### [Job 1]
Can you rewrite the entries from the line with "scientific name: Rhynchospora affinis" up to and including the last line of the entries, changing "collector number" to "collector no." and leaving everything else unchanged? Omit the pictures.

### [Text extract]
* BEGIN *

- Born: Nathan Bird Rockhampton, Queensland, Australia
- Origin: Katherine, Northern Territory
- Genre: Australian hip hop
- Occupations: Rapper; songwriter; record producer; musician;
- Instrument: Vocals
- Years active: 2013–present
- Label: Bad Apples

= Birdz (rapper) =

Indigenous Australian rapper and musician

Nathan Bird, known professionally as Birdz, is an Australian rapper, songwriter, and record producer. As of 2021, he has released one studio album and two extended plays. His second studio album, Legacy, was released on 19 November 2021.

A prominent activist, Birdz describes his music as a "declaration of survival".

==Early life==
Nathan Bird is a Butchulla man who was born in Rockhampton, Queensland, grew up in Katherine, Northern Territory, and describes himself as "a proud Murri man with Badtjala, Juru, Scottish and Melanesian heritage."

In 2019, Bird said "I remember staying up late on the weekends just so that I could catch Rage play the standard half an hour of rap videos, before their programming would return to whatever was popular on the Australian charts at the time. Seeing artists like Ice Cube speak out against police brutality and racism on "Fuck tha Police" is still one of the coolest things I've ever witnessed. It reminded me of my father and how his confidence would never break stride, no matter where he was or who he was with. Since that day, my passion for hip-hop has never wavered."

==Career==
Birdz released "Red Black and Yellow" in June 2013 which is inspired by experiences as a young Aboriginal man residing in Brisbane, Queensland. The song paints a vivid picture of the everyday challenges black Australia continues to endure. Birdz released his debut EP Birdz Eye View in September 2013.

In February 2015, Birdz told The Guardian "I'm a full-time rapper and part-time support worker for Link-Up Victoria, currently residing in Melbourne."

Birdz released his debut studio album Train of Thought in August 2017. At the Music Victoria Awards of 2017, the album was nominated for Best Hip Hop Album, while it won Best Independent Hip Hop Album at the AIR Awards of 2018.

* END *

### [Job 2]
Reproduce the Birdz article word for word from "- Born: Nathan" up to and including "19 November 2021.".

### [Dataset rows]
* BEGIN *

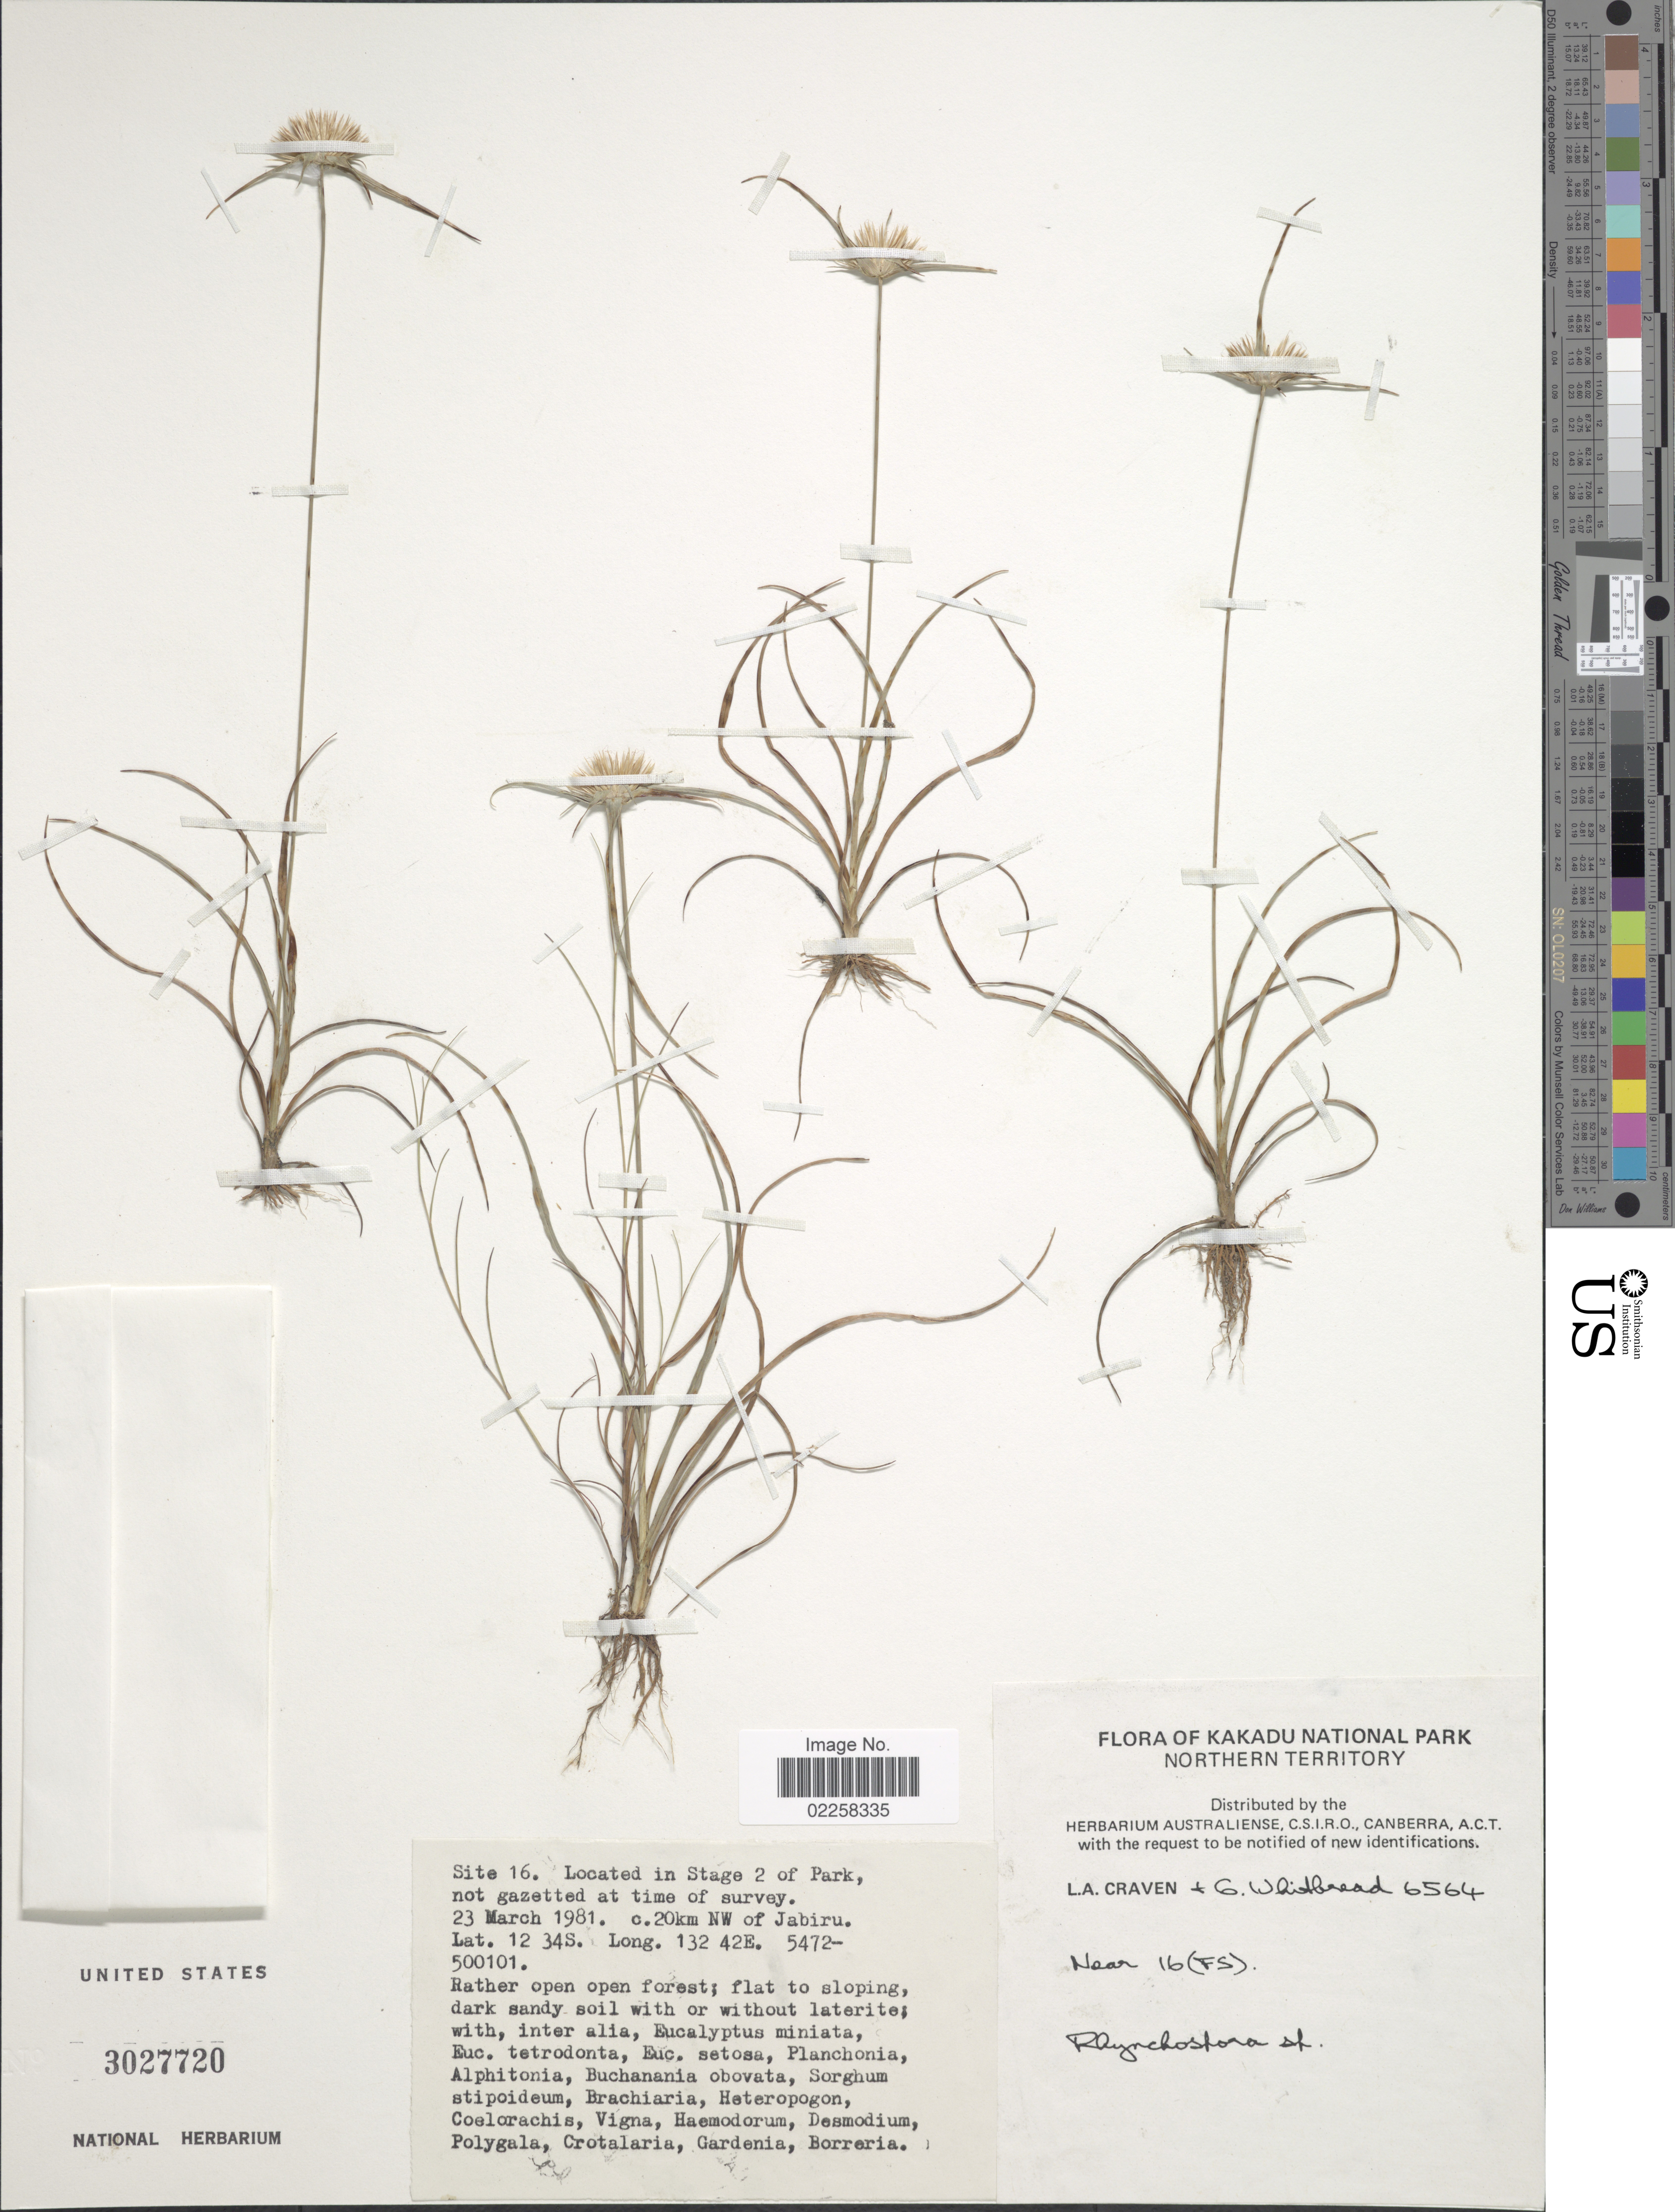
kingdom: Plantae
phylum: Tracheophyta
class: Liliopsida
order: Poales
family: Cyperaceae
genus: Rhynchospora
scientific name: Rhynchospora affinis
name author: W. Fitzg.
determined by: Strong, Mark T., (BOT), Smithsonian Institution - National Museum of Natural History (UNITED STATES)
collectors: L. A. Craven & G. Whitbread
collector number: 6564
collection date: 1981-03-23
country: Australia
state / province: Northern Territory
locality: Kakadu National Park, Near 16 (FS), Site 16. Located in Stage 2 of Park, c. 20 km NW of Jabiru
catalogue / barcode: US 3027720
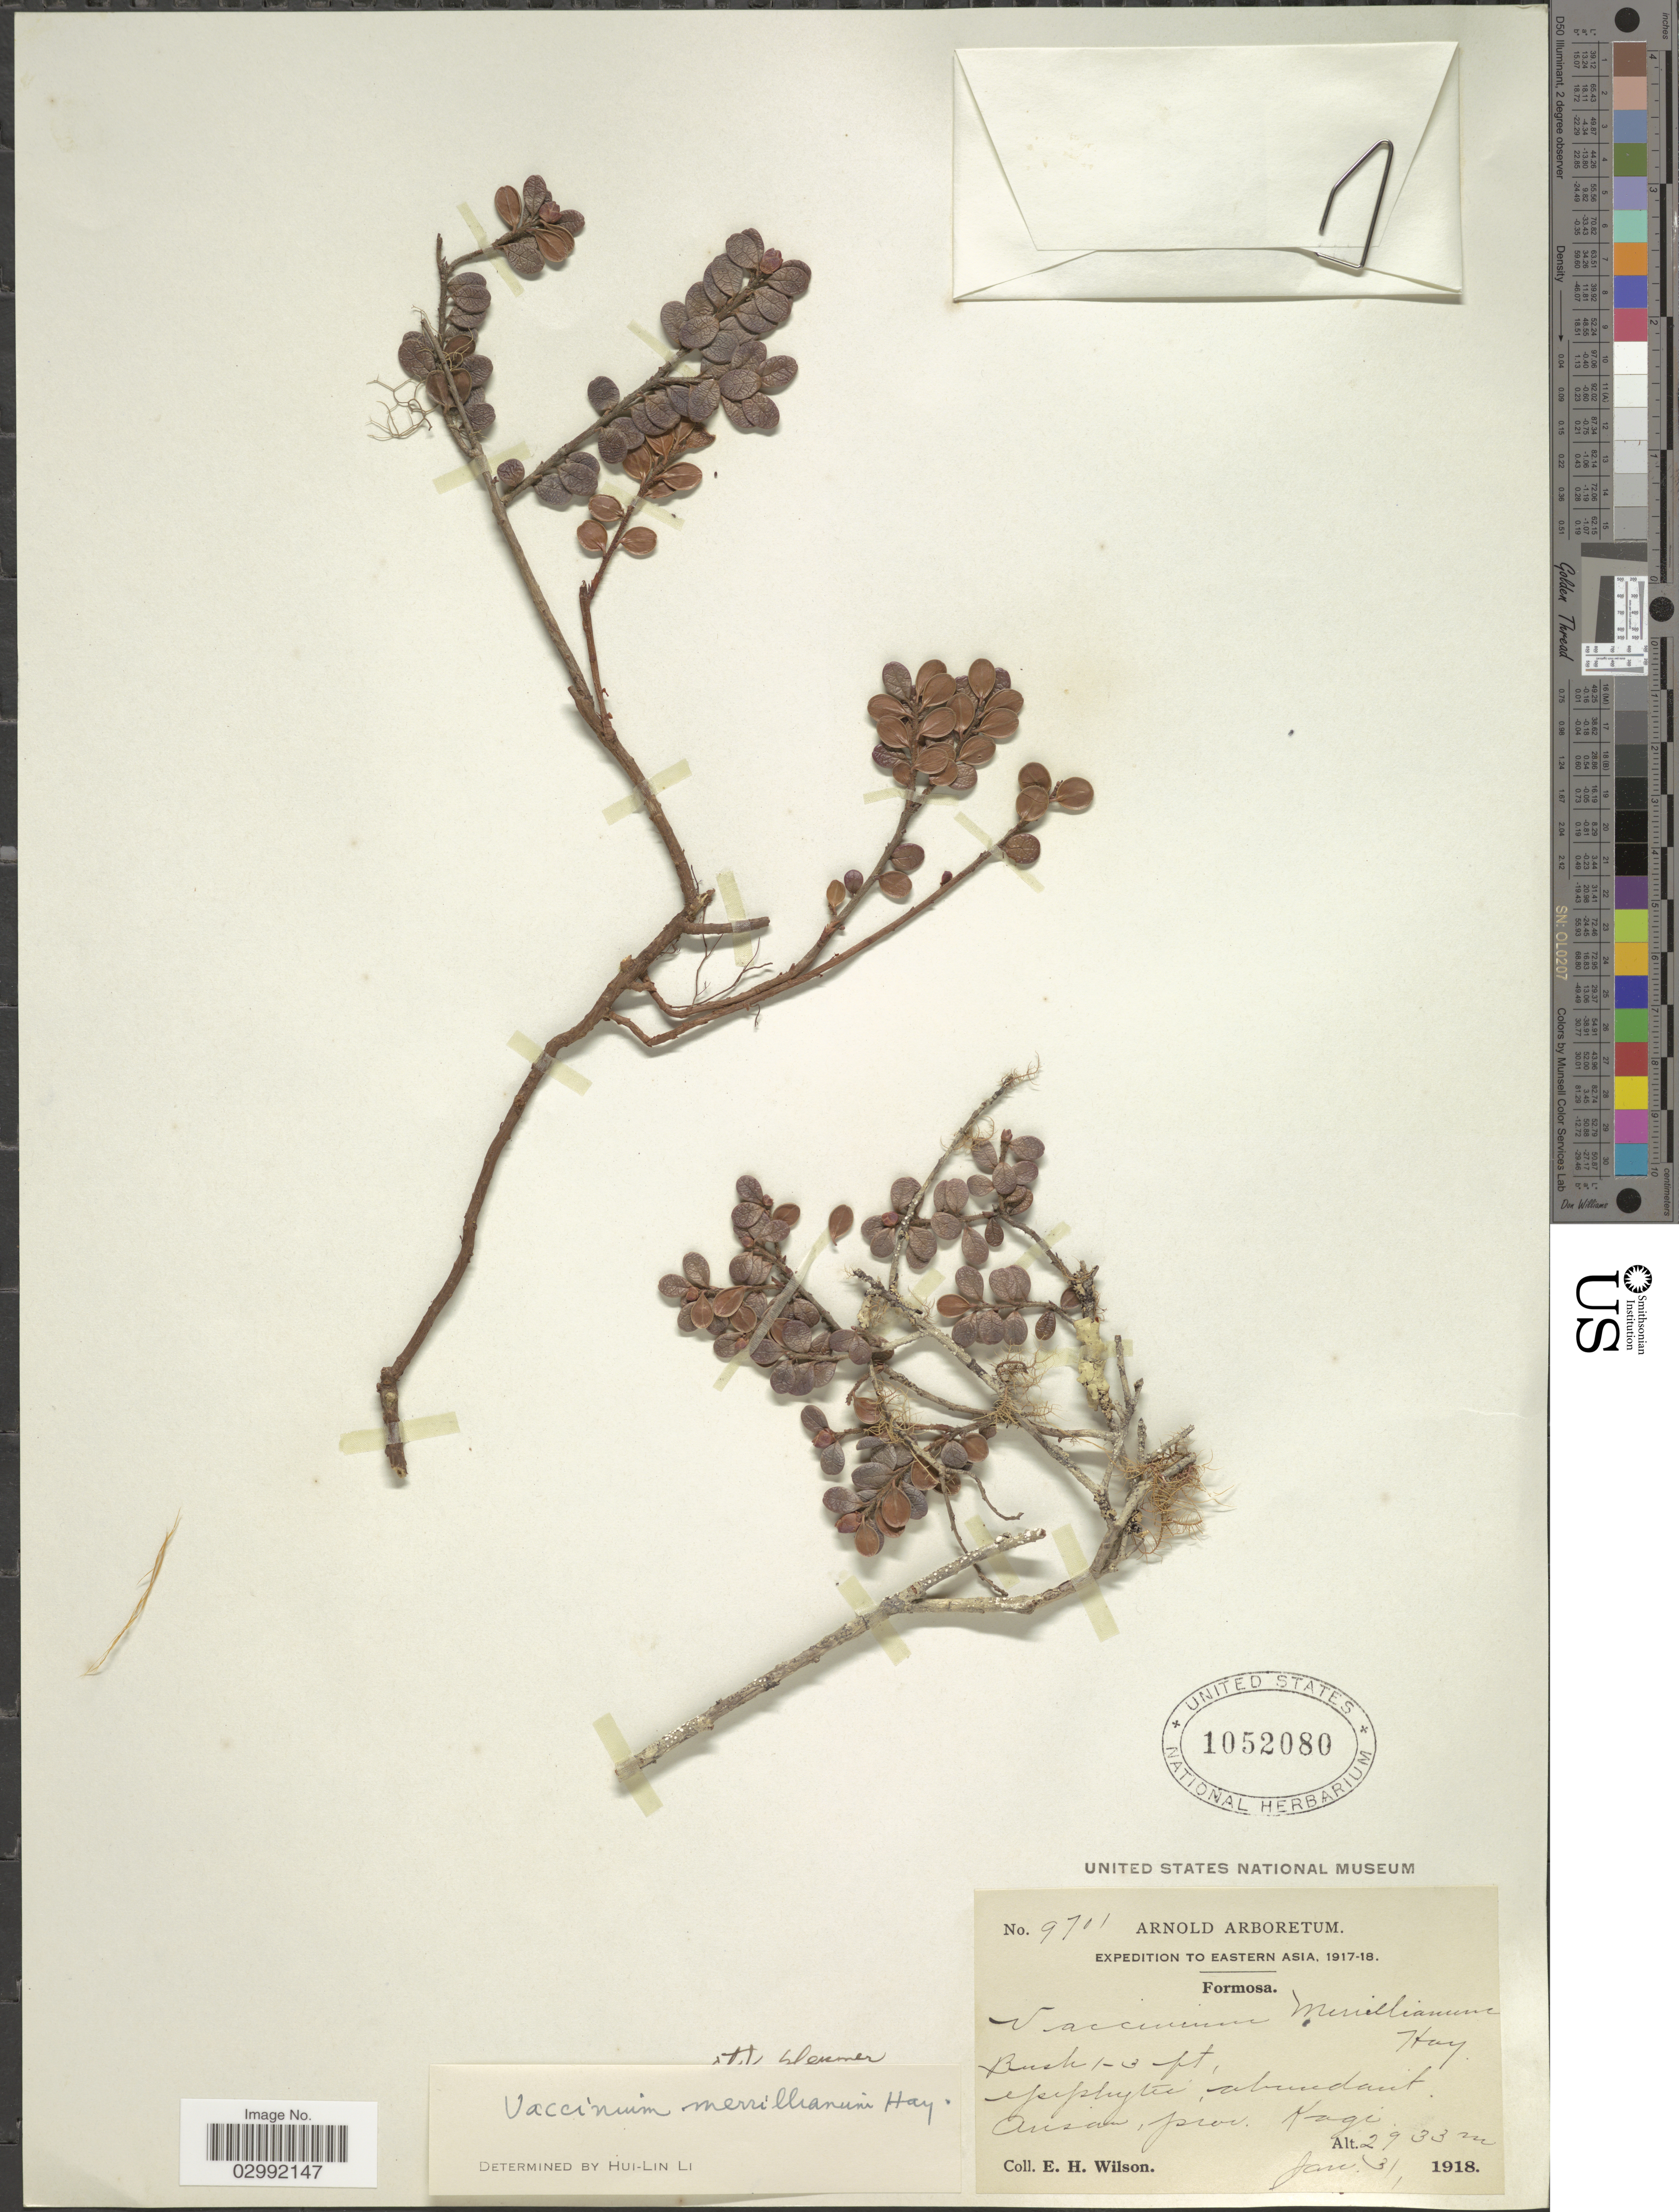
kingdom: Plantae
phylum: Tracheophyta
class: Magnoliopsida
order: Ericales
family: Ericaceae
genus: Vaccinium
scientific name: Vaccinium merrillianum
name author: Hayata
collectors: E. Wilson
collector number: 9701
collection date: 1918-01-31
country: Taiwan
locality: Eastern Asia, Formosa, Arisan, prov. Kagi.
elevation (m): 2933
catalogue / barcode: US 1052080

* END *

### [Task answer 1]
scientific name: Rhynchospora affinis
name author: W. Fitzg.
determined by: Strong, Mark T., (BOT), Smithsonian Institution - National Museum of Natural History (UNITED STATES)
collectors: L. A. Craven & G. Whitbread
collector no.: 6564
collection date: 1981-03-23
country: Australia
state / province: Northern Territory
locality: Kakadu National Park, Near 16 (FS), Site 16. Located in Stage 2 of Park, c. 20 km NW of Jabiru
catalogue / barcode: US 3027720
kingdom: Plantae
phylum: Tracheophyta
class: Magnoliopsida
order: Ericales
family: Ericaceae
genus: Vaccinium
scientific name: Vaccinium merrillianum
name author: Hayata
collectors: E. Wilson
collector no.: 9701
collection date: 1918-01-31
country: Taiwan
locality: Eastern Asia, Formosa, Arisan, prov. Kagi.
elevation (m): 2933
catalogue / barcode: US 1052080

### [Task answer 2]
- Born: Nathan Bird Rockhampton, Queensland, Australia
- Origin: Katherine, Northern Territory
- Genre: Australian hip hop
- Occupations: Rapper; songwriter; record producer; musician;
- Instrument: Vocals
- Years active: 2013–present
- Label: Bad Apples

= Birdz (rapper) =

Indigenous Australian rapper and musician

Nathan Bird, known professionally as Birdz, is an Australian rapper, songwriter, and record producer. As of 2021, he has released one studio album and two extended plays. His second studio album, Legacy, was released on 19 November 2021.